Senior staff from audit firm EY, which signed off Thomas Cook’s financial health before its collapse, will today appear before a panel of MPs investigating the firm’s demise.
The audit firm, previously known as Ernst & Young, also faces a probe by the Financial Reporting Council.
It is expected to be questioned today by the Business, Energy and Industrial Strategy select committee about a report it wrote that was used to award former Thomas Cook CEO Manny Fontenla-Novoa a £5 million bonus, said the BBC.
The bonus was paid after he orchestrated a much-criticised merger in 2007 with MyTravel.
The company’s annual report shows the bonus was paid following ‘an independent review of synergy benefits’ undertaken by EY in September 2008.

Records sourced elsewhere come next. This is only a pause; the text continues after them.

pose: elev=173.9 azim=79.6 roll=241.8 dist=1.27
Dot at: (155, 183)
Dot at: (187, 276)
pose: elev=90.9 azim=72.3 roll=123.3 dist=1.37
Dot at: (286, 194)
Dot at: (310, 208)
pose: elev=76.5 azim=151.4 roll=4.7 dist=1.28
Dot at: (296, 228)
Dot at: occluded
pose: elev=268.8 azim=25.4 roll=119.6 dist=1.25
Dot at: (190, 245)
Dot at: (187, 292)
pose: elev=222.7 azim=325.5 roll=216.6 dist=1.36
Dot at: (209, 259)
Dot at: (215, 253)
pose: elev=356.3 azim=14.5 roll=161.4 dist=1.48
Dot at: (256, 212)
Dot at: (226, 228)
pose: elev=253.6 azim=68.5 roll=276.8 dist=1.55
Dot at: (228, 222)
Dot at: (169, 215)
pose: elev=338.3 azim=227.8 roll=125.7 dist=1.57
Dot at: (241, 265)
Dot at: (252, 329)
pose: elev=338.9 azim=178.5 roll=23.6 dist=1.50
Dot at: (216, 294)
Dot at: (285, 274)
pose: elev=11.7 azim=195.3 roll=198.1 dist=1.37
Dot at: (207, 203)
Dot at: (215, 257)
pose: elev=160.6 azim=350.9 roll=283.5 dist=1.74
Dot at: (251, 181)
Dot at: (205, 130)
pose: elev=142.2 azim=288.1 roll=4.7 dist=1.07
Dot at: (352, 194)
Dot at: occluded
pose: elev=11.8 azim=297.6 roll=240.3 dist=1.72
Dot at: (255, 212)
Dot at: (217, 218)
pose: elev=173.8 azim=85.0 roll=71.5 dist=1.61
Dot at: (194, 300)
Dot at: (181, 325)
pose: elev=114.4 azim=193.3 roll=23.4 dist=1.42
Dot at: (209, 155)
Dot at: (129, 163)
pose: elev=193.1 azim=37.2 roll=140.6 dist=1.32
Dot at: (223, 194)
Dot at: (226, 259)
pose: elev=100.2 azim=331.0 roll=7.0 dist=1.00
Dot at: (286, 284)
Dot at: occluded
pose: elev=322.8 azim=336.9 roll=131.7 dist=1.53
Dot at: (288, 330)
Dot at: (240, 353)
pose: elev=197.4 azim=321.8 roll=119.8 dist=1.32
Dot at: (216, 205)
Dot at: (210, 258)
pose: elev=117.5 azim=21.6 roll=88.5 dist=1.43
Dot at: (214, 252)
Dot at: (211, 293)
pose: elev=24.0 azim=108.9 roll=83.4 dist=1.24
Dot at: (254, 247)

“These additional synergies include improved terms negotiated with accommodation providers and overseas agents together with increased hotel settlement income.
“Such synergies being enhanced as a consequence of a healthier negotiation position post merger,” the annual report said.
In May 2019, Thomas Cook made a first-half loss £1.5 billion, of which £1.1 billion was due to the decision to write down the value of MyTravel.
At the time, EY said there was ‘significant doubt’ whether Thomas Cook could continue as a going concern.
Select committee chair Rachel Reeves told the BBC both EY and PwC, which audited Thomas Cook before 2017, could expect tough questioning at today’s hearing.
“I think we should be able to claw back bonuses and salary when directors are culpable for running a company into the ground. But you should also have checks and balances, and the checks and balances are the auditors, are the regulators,” she said.
“All of them have questions to answer about the extent to which they were asking the tough questions the directors didn’t want to answer,” she said.
Manny Fontenla-Novoa and his immediate successor at Thomas Cook, Harriet Green, are due to be appear before the select committee tomorrow.